People working

#EpilepsyMatters: How employers can help people with epilepsy

Our helpline and information officer, Uschi, looks at some of the easy measures employers could put in place to help those with epilepsy find or stay in work.

Having epilepsy does not automatically mean you can’t work. In fact, many people we speak to are currently in work or are looking for work.

Given that there is a current staffing crisis across all sectors, it would be foolish to ignore a talented and experienced pool of people who currently live with a health condition or disability, such as epilepsy.

Yes, sadly many people with epilepsy are unable to work, but you also have a willing workforce waiting to be given a fair chance.

We often get contacted by employers looking for more information on epilepsy and ways to support their employees with epilepsy.

I always love speaking to those employers because that’s hopefully one more employee with epilepsy feeling supported and appreciated at work.

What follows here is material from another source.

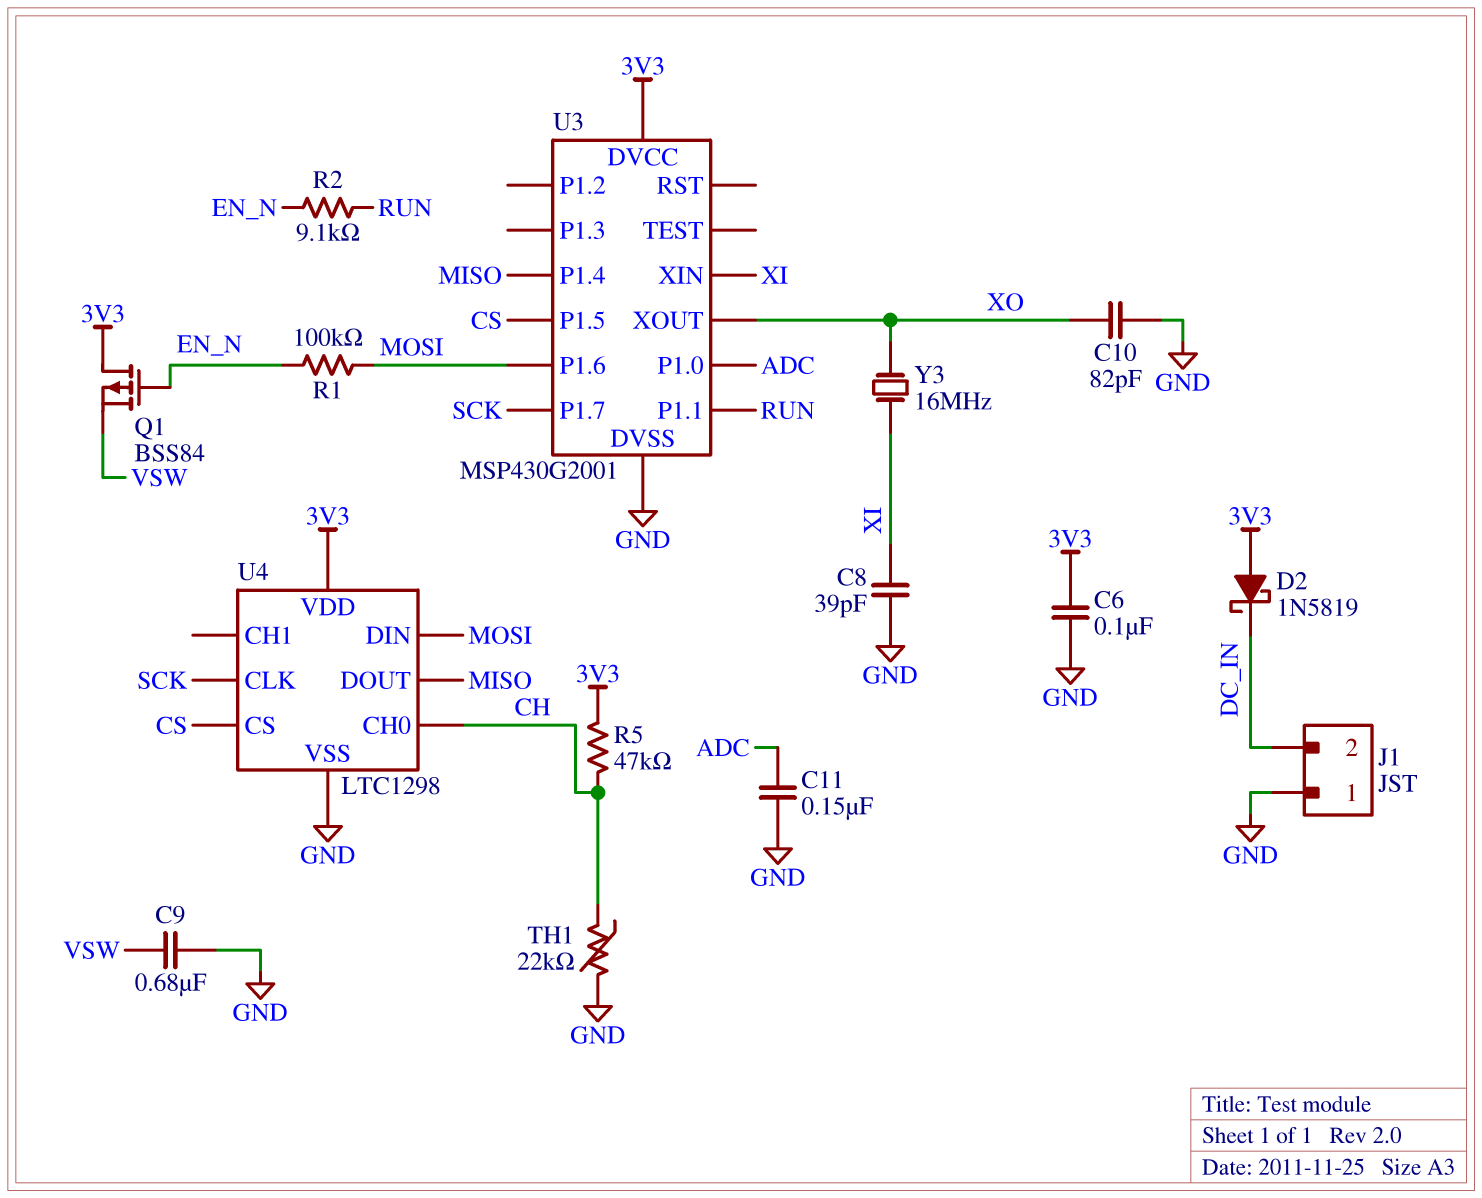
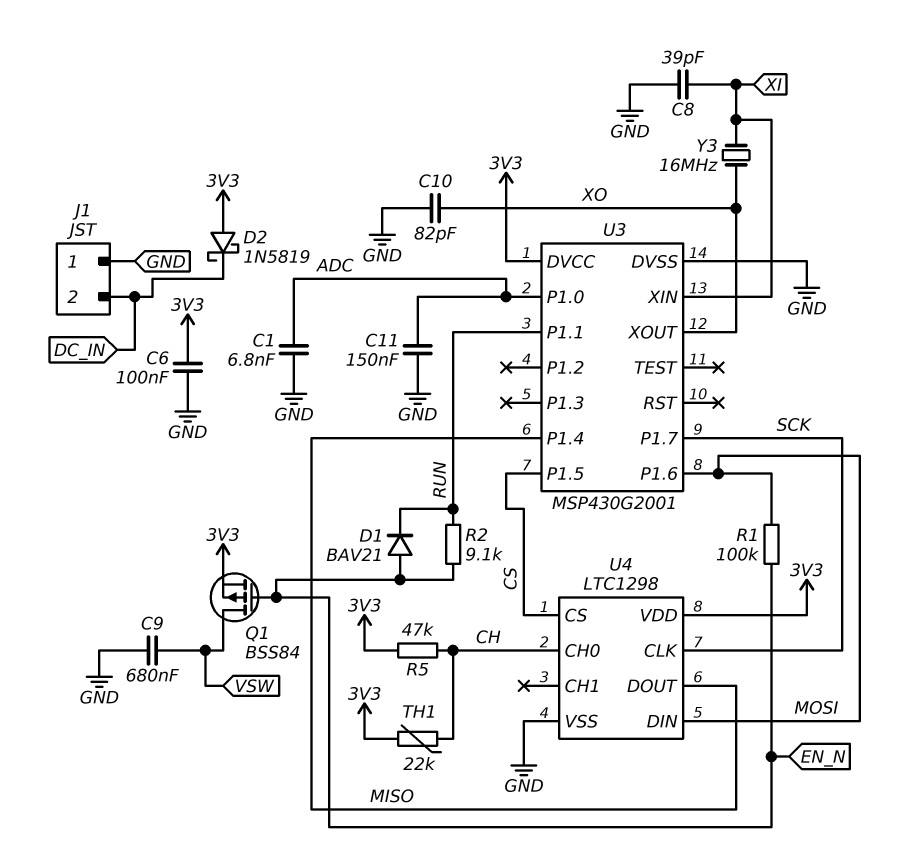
C1: none -> 6.8nF (ADC, GND)
D1: none -> diode BAV21 (A EN_N, K RUN)
Q1: PMOS BSS84 (G EN_N, D 3V3, S VSW) -> PMOS BSS84 (G EN_N, D VSW, S 3V3)
TH1: 22k (CH, GND) -> 22k (3V3, CH)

Then there are obviously the not-so-nice calls from employees who feel they are not treated fairly at work, or feel discriminated against because of their epilepsy.

A lot of the time it’s down to a total lack of understanding of epilepsy and a good dose of prejudice and stigma.


Mistake many employers make

The mistake many employers make is assuming that everyone with epilepsy is the same.

Then there’s often the assumption that a seizure is always a tonic-clonic seizure and that people bounce back almost immediately once a seizure is over.

I always remember the call I once took from an employer whose relative had epilepsy which was well controlled by medication, so they felt their employee wasn’t taking their medication properly because they still had seizures. Yes, really!

Or the person who contacted us recently because their employer had given them an ultimatum of three months for seizure control, or they would lose their job. If only it was that easy.


Making an employee with epilepsy feel valued and supported

It doesn’t have to be complicated to make an employee with epilepsy feel valued and supported.

Based on the many conversations I’ve had on the helpline around employment, here’s my top list of easy suggestions for employers:

  • Know what the Equality Act says – to make it easy, have a look at our Occupational Health and Epilepsy publication for a step-by-step guide on rights and responsibilities.
  • Assume nothing, everyone’s epilepsy is different.
  • Have a chat with your employee to find out more about their epilepsy. What does it mean for them, what type of seizures do they have, do they get a warning, do they have a trigger, and what does their recovery look like?
  • Refer your employee for an occupational health assessment to find out what further support you can give your employee.
  • Make a reasonable adjustment(s), which may just make the difference between that person being able to stay in their job or having to leave.
  • Make sure managers and staff are epilepsy aware, recognise a seizure, and know how to help. We can post you information leaflets or have a look at the publication section for more information.
  • Take advantage of our services: phone our confidential Helpline 0808 800 2200 for an initial chat, consider signing up for one of our informal online epilepsy chat sessions, or organise formal training if necessary.

You could lose out on a highly skilled and experienced individual if you ignore those with epilepsy. And, of course, you could find yourself on the wrong side of the Equality Act.

The best calls I’ve had are those from employers who genuinely want to find out more about epilepsy and value their employees. Be one of them!